Koos Agricola (KA): The ICCCS is a platform for national societies to exchange knowledge and information on cleanroom technology and contamination control. There are three fields in which this is done: development of standards, organising symposia and education. In 2016, ICCCS reorganised itself in order to function better in these fields. The executive board has set up committees on education, standards, events, members and communication. The goal is to create more value for ICCCS members.
The ICCCS members meet once in a year. These meetings are combined with the ISO TC209 meetings. In 2018, the meeting will be held in The Netherlands.
Are there any plans to incorporate new courses for India?
KA: The ICCCS Education Committee has worked as a separate organisation called ICEB (International Cleanroom Education Board) in the past. They developed an accreditation programme for international courses by ICCCS members. This programme will be continued and extended. The International Education Committee (IEC) plans to develop Standard Operating Procedures (SOPs) for standard ICCCS courses. The first ICCCS course is the Cleanroom Behaviour or Cleanroom Pass course. This course can be conducted by members in their own languages using the IEC SOP’s. They can issue an ICCCS Cleanroom Pass stating that the bearer knows the basics of cleanrooms and understand the entry and behaviour procedures. This is good for manufacturing companies for their employees, but especially for services companies.
Till now, how many Indian pharma companies have trained professionals in cleanroom technology and what is their progress report?
Sant Advani (SA): Close to 20 major pharma companies have sent delegates to our certification courses held in Mumbai and Hyderabad. There were a total of 87 candidates for the two courses including representatives from cleanroom contractors and validators.
It is too early to get a feedback from the participating companies as the first certification programme was held only six months ago. I am confident that positive feedback will start flowing in shortly.
How many such courses/ programmes have you planned to introduce for the Indian market? Are these courses accredited by domestic/ international body?
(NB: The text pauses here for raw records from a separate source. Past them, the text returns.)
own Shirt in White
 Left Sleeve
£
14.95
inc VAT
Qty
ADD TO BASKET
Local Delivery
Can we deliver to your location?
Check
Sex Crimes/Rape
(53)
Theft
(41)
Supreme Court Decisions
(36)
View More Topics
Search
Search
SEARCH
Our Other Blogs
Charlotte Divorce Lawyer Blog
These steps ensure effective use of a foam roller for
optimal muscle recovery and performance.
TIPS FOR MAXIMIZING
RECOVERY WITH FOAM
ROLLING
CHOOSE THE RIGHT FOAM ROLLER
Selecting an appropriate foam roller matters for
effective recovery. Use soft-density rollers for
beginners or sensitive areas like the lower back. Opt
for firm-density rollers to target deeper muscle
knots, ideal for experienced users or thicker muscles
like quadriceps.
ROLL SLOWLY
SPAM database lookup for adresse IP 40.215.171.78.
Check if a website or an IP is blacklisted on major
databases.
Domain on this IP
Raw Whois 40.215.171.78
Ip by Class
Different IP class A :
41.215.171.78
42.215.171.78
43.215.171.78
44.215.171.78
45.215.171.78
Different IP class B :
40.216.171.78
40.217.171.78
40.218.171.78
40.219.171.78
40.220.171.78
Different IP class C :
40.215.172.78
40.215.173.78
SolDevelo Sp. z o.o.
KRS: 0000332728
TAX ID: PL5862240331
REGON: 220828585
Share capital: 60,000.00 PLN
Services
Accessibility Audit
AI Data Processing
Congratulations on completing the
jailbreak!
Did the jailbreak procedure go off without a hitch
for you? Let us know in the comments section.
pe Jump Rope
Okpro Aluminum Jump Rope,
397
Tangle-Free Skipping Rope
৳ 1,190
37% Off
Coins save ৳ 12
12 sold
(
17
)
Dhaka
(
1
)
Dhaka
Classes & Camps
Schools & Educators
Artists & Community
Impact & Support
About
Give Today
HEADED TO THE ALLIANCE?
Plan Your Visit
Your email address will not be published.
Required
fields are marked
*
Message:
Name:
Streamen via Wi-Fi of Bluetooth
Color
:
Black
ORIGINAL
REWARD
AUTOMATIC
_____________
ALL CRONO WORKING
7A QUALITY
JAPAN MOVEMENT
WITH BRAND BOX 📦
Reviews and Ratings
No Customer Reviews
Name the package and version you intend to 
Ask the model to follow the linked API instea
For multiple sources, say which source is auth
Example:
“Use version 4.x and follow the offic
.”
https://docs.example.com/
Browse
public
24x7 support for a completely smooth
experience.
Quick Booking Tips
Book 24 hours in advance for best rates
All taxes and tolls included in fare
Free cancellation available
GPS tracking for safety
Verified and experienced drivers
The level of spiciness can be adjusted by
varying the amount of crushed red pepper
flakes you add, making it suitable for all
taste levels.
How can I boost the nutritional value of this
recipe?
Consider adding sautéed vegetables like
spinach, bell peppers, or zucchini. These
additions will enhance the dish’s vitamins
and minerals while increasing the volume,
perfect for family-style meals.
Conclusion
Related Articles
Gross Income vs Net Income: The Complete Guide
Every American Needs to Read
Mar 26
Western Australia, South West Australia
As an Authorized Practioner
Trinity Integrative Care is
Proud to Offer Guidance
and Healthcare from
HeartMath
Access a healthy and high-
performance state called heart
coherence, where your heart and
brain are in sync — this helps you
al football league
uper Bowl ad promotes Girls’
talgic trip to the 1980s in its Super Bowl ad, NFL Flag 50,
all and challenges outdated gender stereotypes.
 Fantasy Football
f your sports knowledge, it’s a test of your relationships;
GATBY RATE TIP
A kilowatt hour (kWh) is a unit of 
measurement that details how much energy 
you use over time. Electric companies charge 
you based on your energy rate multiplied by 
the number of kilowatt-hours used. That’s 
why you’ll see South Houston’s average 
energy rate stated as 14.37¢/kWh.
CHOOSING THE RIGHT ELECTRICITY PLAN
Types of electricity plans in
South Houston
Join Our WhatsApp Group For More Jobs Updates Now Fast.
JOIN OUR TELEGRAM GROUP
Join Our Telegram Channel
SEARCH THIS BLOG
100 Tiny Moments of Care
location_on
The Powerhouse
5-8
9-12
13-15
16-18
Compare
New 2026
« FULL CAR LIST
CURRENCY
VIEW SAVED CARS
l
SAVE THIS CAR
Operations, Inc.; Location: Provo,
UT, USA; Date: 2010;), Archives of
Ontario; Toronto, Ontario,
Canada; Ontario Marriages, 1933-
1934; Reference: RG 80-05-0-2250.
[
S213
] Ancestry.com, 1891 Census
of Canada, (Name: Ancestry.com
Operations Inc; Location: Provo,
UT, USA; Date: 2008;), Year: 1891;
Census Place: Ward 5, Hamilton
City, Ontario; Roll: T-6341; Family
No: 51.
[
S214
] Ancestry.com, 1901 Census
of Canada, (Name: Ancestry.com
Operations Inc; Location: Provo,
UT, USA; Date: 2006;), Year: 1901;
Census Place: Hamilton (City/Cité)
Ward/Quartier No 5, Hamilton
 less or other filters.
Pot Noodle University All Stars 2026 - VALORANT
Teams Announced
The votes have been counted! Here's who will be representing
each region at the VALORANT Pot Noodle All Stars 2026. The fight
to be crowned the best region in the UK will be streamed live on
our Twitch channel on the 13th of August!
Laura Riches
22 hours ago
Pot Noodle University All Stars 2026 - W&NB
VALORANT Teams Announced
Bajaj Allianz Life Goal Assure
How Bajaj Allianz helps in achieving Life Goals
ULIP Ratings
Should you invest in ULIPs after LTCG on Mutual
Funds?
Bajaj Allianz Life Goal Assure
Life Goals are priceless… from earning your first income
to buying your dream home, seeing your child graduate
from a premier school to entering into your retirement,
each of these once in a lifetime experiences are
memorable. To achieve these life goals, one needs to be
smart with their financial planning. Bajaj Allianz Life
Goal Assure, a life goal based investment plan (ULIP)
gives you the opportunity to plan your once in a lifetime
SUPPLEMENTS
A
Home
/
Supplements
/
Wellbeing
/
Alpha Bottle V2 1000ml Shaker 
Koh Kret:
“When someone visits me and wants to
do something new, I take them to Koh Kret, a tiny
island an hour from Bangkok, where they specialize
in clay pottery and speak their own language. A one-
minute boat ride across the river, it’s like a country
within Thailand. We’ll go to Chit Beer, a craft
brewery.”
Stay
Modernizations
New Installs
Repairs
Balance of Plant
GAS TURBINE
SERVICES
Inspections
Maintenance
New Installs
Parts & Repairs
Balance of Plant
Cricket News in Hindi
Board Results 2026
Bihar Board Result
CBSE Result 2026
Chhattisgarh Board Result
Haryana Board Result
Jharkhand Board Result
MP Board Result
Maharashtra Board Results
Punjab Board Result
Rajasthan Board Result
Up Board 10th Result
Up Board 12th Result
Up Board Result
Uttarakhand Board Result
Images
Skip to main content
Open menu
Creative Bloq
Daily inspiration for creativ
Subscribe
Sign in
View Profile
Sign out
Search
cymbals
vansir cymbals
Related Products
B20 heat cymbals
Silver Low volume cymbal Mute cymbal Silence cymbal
SA: We have held two courses for the intermediate level Contamination Control personnel and plan to hold three more courses in Bengaluru, Goa and Ahmedabad. We are planning an advanced level course which will be launched in November 17. Both the courses are accredited by the ICCCS headquartered in Holland. The certificates issued to the successful candidates bear the logos of ICCCs and CCSI and are recognised internationally.
What is the future for Indian pharma cleanroom market?
SA: The Indian pharma industry is set to grow exponentially due to rising international demand and domestically the government’s push to the healthcare sector is very positive. CCSI with its training initiatives hopes to contribute to the success.